We have not been persuaded to the view that the employer should have the sole discretion to require employees to take their leave in two separate periods, as it strikes at the very heart of the reasons for taking annual leave.

It can also lead to uncertainty amongst employees, especially when a holiday package is planned in advance or inadequate notice is given by the employer of the requirement to split the leave.

We can see a number of difficulties associated with such a proposal. However, we are prepared to accept the following -

    Leave allowed under the provisions of subclause (a) shall be given and taken in one consecutive period, or if the employer and the employee agree, in one of the following methods:

    (i) in two separate periods, the lesser of which shall be not less than seven consecutive days i.e. five working days;

    (ii) in any combination, provided one period shall be not less than 7 consecutive days i.e. 5 working days.

and we decide accordingly.

We now wish to turn to the third part of the claim.

It is our view that part time employees who work less than 20 hours per week and receive a 20% loading in lieu of sick leave, annual leave and public holidays should not receive the annual leave loading.

The loading should only be available to those employees who proceed on annual leave and not those who receive a loading in lieu. There is also a question of double-counting if an employee is paid both loadings.

We therefore decide that the award should be varied by modifying this provision.

Travelling Time

We have noted the submissions presented by the parties in relation to this matter and, at their suggestion, Clause 33 - Travelling Time will be deleted from the award.

Minimum Period of Engagement

The award currently provides for a minimum period of engagement of 4 hours for part time employees and casuals.

The claim is for the minimum period to be reduced to three hours with a savings provision for existing employees, i.e. they are to retain a minimum hiring period of 4 hours.

We, like Mr. Targett, are apprehensive about the employer's proposal as it will create two standards for part time and casual employees and could become unworkable and cause dissention.

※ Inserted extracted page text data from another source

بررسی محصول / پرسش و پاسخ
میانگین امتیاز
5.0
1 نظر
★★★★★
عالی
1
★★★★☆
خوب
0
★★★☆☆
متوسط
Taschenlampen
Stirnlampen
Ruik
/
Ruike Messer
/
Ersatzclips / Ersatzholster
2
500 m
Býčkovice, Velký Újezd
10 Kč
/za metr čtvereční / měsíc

In any case, we are not convinced that a savings provision inserted in the award to protect existing employees will have the desired effect as it could be argued that each "start" for a casual employee is a new contract.

Therefore, we would ask -

(a) what does the savings provision mean for them; and

(b) how could they be classed as existing employees once the contract has been completed?

There is a very high proportion of casuals in this industry and they stand to lose a significant amount of their income by reducing their earning power if they were employed for the proposed minimum period of engagement.

A 4% increase in wage rates for the three year experienced sales assistant will increase the rate for the equivalent experienced casual employee by 38c per hour.

To receive this increase, this trade-off, if granted, could reduce their earning capacity by $8.17 per start if employed for the minimum period.

This, we believe, is unreasonable and therefore we reject it.

Conclusion

We do not hesitate in saying that the award variations contained in this package are very hard, if not impossible, to cost due to the diverse nature and size of the retail outlets falling within the scope of this award.

We are satisfied that the package is the best that can be achieved in a difficult area and decide to grant a 4% increase to all classifications contained in the award with proportionate amounts going to juniors. All amounts will be rounded off to the nearest 10 cents.

We believe this decision has the effect of satisfying all second tier claims for this award.

This being the case, all applications before us have been satisfied and no further action will be taken on them.

Operative Date

As a further concession to employers, we have decided to award a prospective operative date for this decision.

It will be from the first full pay period to commence on or after 1 August 1988.

Order

The draft order giving effect to this decision will be drawn by the parties and finalised under the direction of the Deputy President.